Sunday, July 25, 2010

American Fork Heritage and History Pageant

Do you have plans this weekend? Drop them! It's time once again for the annual Heritage and History Pageant at the cemetery, truly one of American Fork's best things.

My out-of-town readers, both of them, will not understand why the event of the year takes place at the cemetery. That's because their cemeteries are not as nice as ours.

Our cemetery itself is a work of art, with its depression-era stone wall, its many fitting memorials, its shady trees and panoramic vistas. This makes it the loveliest of places to pass a summertime evening. The evening is much less a pageant than a social, with many small vignettes staged here and there throughout the cemetery, often staged near the graves of those whom they portray. Guests spend the evening wandering from story to story, pausing now and then to watch craftsmen at work, sample some local ice cream or watermelon, even take a ride in a horse-drawn carriage.

Written and produced by our own friends and neighbors, who often portray their own ancestors, the vignettes will educate, entertain, and astonish you with their ability to bring history to life.

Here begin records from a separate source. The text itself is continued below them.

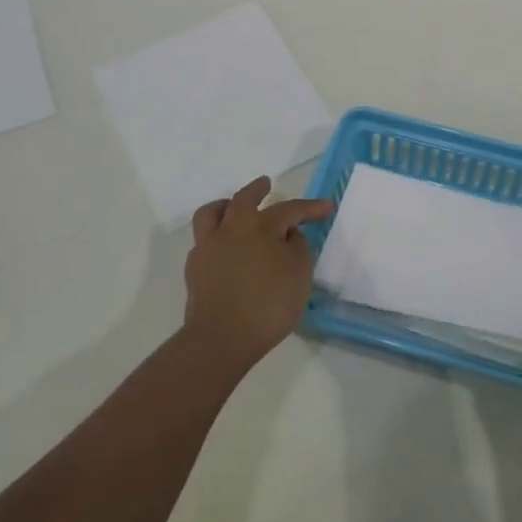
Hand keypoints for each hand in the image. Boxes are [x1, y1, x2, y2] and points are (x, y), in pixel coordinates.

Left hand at [183, 176, 333, 371]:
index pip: (289, 209)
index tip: (327, 206)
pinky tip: (224, 247)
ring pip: (213, 213)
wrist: (221, 337)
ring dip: (226, 205)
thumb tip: (289, 235)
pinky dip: (216, 236)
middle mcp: (232, 228)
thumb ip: (298, 247)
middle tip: (266, 184)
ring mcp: (209, 246)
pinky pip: (204, 240)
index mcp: (261, 226)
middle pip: (244, 199)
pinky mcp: (195, 268)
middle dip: (258, 190)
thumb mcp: (299, 274)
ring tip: (233, 207)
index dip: (310, 208)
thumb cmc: (268, 304)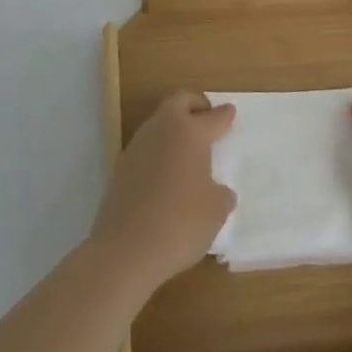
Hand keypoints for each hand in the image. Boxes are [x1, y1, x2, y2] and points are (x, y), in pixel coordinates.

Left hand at [89, 92, 235, 292]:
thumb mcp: (215, 211)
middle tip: (207, 117)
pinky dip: (159, 149)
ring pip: (159, 121)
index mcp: (190, 133)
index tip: (230, 112)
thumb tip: (218, 190)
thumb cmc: (180, 224)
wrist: (126, 249)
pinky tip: (166, 171)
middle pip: (179, 102)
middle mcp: (162, 129)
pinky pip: (146, 145)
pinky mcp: (121, 165)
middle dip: (195, 105)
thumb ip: (221, 194)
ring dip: (174, 126)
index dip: (224, 115)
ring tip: (188, 147)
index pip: (213, 117)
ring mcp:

Truly, this is one of American Fork's best things. You only get three chances to see it this year, so mark your calendars now for July 31, August 2 or 3. The evening starts at 6 pm and continues until sundown. Bring the whole family!

American Fork Cemetery
26 West 600 North

Web page here: American Fork Cemetery
Sneak preview here: Don't Forget to Check Out My Hat!


Blogger Jeannie said...

There are many who do not wish to have a social atmosphere upon their hallowed ground. Did you ever consider those who do not approve?

August 2, 2010 at 12:52 PM  
Blogger Heidi Rodeback said...

I appreciate your reverence for what you so rightly call hallowed ground. I also appreciate your sense that carriage rides, ice cream, and the like detract from the spirit of reverence that should prevail.

But "reverence is more than just quietly sitting," as the song goes, and when I took your comment to some of the organizers and participants last night, they told me that reverence is the whole point of this activity. To put it in the words of Myrtle Robinson Seastrand,a devoted Daughter of the Utah Pioneers who passed away in 1973 and who was portrayed last night, "We don't build these monuments just for something to do, but so that our children and grandchildren will know and remember their heritage." In fact, Mrs. Seastrand's own descendants were in attendance and expressed their warmth and gratitude for the portrayal that preserved the honor and memory of their beloved mother and grandmother.

The organizers also told me they take great care not to disrupt the headstones, and to keep the more social activities on other ground.

Nevertheless, your concern for hallowed ground is a valid and well-stated point and certainly one for us all to bear in mind.